Delaware Road Network

By | October 13, 2022

Delaware has a dense road network that has been developed fairly adequately. In addition to the Interstate Highways, there are also some 2×2 US Highways and state highways. The Delaware Memorial Bridge is a landmark suspension bridge spanning the Delaware River.

Road management

The state highway authority is the Delaware Department of Transportation, abbreviated DelDOT. The state controls 89% of all highways in Delaware, DelDOT manages 8,668 miles of road across 21,676 lane miles. DelDOT operates 1,599 bridges and one ferry service.

DelDOT has its origins in the Delaware State Highway Department that was established in 1917, and road management became a state responsibility. In 1935, the state took over the remaining county roads, leaving Delaware with only municipal roads and state highways. From 1936, the state highways were signposted with a number.

However, DelDOT does not control all bridges, the Delaware Memorial Bridge is under the control of the Delaware River and Bay Authority and the bridges over the Delaware & Chesapeake Canal are under the control of the US Army Corps of Engineers.

  • Bittranslators: State overview of Delaware, including geography, economy, population and history as well as introduction to major cities of Delaware.

Interstate Highways

One major route of the Interstate Highways traverses Delaware, Interstate 95 which runs through the Wilmington region. This is the connection from Baltimore to Philadelphia, but through traffic to New York City from Wilmington uses Interstate 295 over the Delaware Memorial Bridge. Interstate 495 forms an alternate route through Wilmington. I-95 is the busiest highway, especially the western portion which is a toll road and has 2×4 lanes. I-295 also has 2×4 lanes. I-95 through Wilmington has 2×2 lanes while I-495 past Wilmington has 2×3 lanes and is the best route for traffic to Philadelphia.

US Highways

A small number of US Highways cross the state. Special is the US 9 , which has a ferry service across the Atlantic Ocean from Lewes to Cape May, New Jersey. A bridge has never been built here, it is one of the few US Highways that runs via a ferry service. US 13 has historically been the main north-south route, and is equipped with a minimum of four lanes throughout the state.
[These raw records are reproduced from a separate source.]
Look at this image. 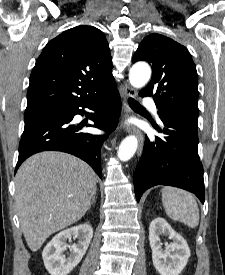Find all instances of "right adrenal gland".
Segmentation results:
<instances>
[{
	"instance_id": "right-adrenal-gland-1",
	"label": "right adrenal gland",
	"mask_w": 225,
	"mask_h": 275,
	"mask_svg": "<svg viewBox=\"0 0 225 275\" xmlns=\"http://www.w3.org/2000/svg\"><path fill=\"white\" fill-rule=\"evenodd\" d=\"M96 193H97V190L95 191L93 197H92V202H91V205H93L95 203V200H96Z\"/></svg>"
}]
</instances>
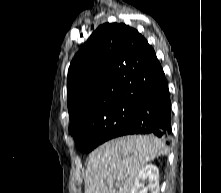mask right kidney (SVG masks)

It is the main north-south link south of Dover. US 40 runs east-west through the north of the state and is mostly a city highway, although it piggybacks on I-295 over the Delaware Memorial Bridge. US 113 forms an alternate north-south route through southern Delaware and also has 2×2 lanes throughout. US 202 begins in New Castle and runs through Wilmington to the western suburbs of Philadelphia in Pennsylvania. US 301 is a major connection to Maryland and alternate route to the Washington, DC region.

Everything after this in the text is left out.